* **DATA PROVIDED**:
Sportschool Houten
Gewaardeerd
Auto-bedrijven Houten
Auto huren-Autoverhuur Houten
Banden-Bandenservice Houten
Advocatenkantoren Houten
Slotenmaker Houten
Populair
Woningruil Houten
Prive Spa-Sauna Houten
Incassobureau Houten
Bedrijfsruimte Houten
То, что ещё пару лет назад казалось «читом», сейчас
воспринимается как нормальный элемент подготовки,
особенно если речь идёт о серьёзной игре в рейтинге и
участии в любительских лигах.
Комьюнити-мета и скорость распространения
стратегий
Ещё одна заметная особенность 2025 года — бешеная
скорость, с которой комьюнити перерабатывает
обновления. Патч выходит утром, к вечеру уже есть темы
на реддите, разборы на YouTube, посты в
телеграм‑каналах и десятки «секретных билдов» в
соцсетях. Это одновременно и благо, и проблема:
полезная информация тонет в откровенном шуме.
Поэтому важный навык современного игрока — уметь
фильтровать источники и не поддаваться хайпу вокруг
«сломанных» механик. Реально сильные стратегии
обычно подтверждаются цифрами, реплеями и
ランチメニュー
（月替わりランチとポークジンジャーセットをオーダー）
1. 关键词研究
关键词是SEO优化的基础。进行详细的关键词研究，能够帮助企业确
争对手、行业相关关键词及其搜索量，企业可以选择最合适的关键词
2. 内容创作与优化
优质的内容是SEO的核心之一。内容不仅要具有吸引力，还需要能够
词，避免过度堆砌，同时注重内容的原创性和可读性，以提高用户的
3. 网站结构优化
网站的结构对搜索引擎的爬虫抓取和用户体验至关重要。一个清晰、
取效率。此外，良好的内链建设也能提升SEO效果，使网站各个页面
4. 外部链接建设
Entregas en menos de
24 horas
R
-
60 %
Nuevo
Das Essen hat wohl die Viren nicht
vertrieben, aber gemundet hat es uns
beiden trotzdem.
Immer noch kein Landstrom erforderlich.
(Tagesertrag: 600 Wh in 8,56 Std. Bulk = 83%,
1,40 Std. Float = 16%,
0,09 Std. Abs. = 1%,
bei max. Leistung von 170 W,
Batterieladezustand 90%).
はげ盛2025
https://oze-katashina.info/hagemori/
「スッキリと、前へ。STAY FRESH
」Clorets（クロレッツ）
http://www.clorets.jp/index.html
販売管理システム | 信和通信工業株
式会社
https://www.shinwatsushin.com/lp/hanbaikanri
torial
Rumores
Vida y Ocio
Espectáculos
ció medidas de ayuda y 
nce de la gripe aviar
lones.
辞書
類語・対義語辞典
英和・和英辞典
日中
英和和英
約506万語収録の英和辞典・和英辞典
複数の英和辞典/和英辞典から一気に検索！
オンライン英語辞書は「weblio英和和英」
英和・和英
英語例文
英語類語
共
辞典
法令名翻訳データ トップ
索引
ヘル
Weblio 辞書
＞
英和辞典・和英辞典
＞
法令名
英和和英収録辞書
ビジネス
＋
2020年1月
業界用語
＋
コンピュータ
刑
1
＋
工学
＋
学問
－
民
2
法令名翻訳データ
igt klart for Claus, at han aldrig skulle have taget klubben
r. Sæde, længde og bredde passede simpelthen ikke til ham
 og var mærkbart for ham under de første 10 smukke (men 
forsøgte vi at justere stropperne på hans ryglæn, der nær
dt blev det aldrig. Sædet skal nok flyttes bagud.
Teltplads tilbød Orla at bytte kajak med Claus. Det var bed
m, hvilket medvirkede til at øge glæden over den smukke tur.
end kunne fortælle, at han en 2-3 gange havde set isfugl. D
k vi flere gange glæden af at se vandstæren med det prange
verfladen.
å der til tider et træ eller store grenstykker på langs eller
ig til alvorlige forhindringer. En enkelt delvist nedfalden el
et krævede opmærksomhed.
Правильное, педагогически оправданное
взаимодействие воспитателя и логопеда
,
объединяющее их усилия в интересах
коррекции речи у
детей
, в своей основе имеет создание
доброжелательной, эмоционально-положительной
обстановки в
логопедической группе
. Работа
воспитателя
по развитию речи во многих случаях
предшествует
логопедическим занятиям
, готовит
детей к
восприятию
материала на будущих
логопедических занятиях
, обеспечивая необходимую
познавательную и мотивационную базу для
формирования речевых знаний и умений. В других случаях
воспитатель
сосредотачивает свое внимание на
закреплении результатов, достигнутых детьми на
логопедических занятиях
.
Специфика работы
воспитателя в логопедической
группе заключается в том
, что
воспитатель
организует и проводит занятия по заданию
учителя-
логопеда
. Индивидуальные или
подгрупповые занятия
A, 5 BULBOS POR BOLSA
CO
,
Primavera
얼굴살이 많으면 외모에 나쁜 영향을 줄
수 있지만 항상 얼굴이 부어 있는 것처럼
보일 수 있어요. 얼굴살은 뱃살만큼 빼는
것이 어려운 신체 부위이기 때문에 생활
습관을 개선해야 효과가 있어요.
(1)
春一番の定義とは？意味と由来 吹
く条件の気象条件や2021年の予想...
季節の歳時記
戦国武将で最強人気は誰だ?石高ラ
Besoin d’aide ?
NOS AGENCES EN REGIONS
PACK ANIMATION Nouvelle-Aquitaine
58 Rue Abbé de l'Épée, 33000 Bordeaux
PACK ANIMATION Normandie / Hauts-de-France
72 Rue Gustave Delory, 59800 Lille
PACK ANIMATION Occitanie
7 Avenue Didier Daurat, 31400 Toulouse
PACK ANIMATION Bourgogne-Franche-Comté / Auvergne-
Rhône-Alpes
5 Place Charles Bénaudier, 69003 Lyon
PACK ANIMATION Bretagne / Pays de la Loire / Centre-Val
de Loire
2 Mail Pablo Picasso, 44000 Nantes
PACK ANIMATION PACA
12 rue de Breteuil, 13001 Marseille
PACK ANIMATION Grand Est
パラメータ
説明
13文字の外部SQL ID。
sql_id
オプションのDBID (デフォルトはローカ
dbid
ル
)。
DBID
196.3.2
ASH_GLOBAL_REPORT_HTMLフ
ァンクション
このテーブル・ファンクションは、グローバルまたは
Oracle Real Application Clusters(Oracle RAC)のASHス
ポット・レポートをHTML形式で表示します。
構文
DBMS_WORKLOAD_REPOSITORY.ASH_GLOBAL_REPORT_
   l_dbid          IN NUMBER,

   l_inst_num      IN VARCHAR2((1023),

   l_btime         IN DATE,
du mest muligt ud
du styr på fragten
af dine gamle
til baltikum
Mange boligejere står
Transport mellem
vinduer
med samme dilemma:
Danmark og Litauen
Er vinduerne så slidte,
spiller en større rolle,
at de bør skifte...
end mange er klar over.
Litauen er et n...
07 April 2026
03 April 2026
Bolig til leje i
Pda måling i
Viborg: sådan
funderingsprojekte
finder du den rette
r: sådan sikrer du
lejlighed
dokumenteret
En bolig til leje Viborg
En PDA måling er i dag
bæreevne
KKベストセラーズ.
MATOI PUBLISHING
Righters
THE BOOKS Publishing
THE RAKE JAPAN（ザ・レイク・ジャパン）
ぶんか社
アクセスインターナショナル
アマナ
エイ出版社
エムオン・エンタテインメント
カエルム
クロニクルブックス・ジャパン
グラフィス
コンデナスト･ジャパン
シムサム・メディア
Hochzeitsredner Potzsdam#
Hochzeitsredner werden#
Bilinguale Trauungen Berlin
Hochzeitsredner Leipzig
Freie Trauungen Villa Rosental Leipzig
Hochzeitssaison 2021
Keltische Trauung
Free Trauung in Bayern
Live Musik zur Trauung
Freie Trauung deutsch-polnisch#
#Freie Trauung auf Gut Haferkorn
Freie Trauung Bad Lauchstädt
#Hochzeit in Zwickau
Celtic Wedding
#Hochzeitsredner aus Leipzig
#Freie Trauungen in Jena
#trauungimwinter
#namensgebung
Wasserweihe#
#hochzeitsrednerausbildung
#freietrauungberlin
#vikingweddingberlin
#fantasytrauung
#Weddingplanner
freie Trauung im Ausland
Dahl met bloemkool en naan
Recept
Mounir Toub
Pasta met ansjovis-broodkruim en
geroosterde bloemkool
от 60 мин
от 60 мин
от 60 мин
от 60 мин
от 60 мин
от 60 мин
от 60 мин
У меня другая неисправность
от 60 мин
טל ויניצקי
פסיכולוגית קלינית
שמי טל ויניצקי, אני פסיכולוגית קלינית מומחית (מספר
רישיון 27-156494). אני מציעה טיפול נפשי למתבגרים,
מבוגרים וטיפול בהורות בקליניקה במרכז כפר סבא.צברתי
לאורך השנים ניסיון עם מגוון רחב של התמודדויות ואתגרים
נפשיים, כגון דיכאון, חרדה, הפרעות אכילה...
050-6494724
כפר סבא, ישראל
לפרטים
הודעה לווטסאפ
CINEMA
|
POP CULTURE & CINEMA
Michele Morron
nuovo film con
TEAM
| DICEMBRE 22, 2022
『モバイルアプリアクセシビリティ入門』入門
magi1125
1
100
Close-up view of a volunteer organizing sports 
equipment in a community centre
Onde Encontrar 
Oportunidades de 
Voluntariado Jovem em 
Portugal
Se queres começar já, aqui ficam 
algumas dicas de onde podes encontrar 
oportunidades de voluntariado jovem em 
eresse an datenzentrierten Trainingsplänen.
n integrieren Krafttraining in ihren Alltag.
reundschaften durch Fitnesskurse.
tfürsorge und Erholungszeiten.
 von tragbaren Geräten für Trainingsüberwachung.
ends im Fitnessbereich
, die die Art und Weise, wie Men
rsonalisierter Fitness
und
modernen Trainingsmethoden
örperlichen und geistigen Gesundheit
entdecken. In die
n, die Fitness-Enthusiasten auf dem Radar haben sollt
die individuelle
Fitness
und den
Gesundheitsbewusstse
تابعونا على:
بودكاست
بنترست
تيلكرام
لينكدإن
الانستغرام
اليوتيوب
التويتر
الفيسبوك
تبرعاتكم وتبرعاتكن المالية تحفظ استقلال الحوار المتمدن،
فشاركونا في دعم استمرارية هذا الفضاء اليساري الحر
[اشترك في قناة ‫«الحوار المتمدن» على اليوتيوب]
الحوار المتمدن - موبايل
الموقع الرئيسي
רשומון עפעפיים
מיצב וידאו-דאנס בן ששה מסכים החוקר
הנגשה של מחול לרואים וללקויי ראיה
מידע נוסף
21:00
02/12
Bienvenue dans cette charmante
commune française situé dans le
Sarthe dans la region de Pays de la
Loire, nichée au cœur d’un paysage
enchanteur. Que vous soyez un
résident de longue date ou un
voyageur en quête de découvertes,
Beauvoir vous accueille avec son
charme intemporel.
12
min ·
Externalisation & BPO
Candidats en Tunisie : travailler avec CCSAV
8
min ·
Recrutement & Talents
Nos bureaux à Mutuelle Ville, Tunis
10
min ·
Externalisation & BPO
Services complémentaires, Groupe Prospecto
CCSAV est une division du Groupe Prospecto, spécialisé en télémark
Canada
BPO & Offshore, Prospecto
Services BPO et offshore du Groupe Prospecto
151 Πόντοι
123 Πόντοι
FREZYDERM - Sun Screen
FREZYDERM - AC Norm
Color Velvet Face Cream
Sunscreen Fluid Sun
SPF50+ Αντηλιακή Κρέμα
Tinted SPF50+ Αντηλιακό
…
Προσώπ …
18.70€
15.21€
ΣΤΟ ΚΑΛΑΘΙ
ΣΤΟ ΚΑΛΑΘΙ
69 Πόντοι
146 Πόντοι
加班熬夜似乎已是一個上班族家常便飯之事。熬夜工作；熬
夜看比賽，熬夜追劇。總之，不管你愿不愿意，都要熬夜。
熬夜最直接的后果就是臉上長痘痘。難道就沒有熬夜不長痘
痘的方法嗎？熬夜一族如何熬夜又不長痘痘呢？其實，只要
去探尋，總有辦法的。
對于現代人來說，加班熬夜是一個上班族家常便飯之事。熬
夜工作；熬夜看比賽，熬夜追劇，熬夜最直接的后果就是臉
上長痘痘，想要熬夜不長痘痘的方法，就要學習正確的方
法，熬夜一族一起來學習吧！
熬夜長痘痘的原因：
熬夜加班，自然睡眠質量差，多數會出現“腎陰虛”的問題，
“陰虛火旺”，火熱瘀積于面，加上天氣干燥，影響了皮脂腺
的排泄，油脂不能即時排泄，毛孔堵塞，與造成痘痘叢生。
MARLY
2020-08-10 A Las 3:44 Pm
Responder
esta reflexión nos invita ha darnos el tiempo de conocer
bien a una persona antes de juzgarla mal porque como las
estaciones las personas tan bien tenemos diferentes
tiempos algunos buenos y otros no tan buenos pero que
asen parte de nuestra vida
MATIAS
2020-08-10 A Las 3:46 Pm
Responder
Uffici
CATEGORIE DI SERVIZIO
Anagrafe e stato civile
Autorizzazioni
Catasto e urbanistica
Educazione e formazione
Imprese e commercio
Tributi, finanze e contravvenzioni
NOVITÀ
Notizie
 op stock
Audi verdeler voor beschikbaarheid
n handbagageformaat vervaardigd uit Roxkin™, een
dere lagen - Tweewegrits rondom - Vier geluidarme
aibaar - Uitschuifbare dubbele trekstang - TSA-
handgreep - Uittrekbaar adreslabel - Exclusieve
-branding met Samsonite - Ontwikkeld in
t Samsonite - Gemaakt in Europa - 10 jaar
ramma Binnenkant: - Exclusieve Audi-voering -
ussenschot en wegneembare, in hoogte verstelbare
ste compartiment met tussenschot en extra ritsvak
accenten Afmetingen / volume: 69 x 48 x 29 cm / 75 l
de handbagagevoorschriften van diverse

* **WHAT YOU HAVE TO DO**:
In the records above, some lines may contain the word "ジャパン"; copy every one of them.

* **YOUR SOLUTION**:
THE RAKE JAPAN（ザ・レイク・ジャパン）
クロニクルブックス・ジャパン
コンデナスト･ジャパン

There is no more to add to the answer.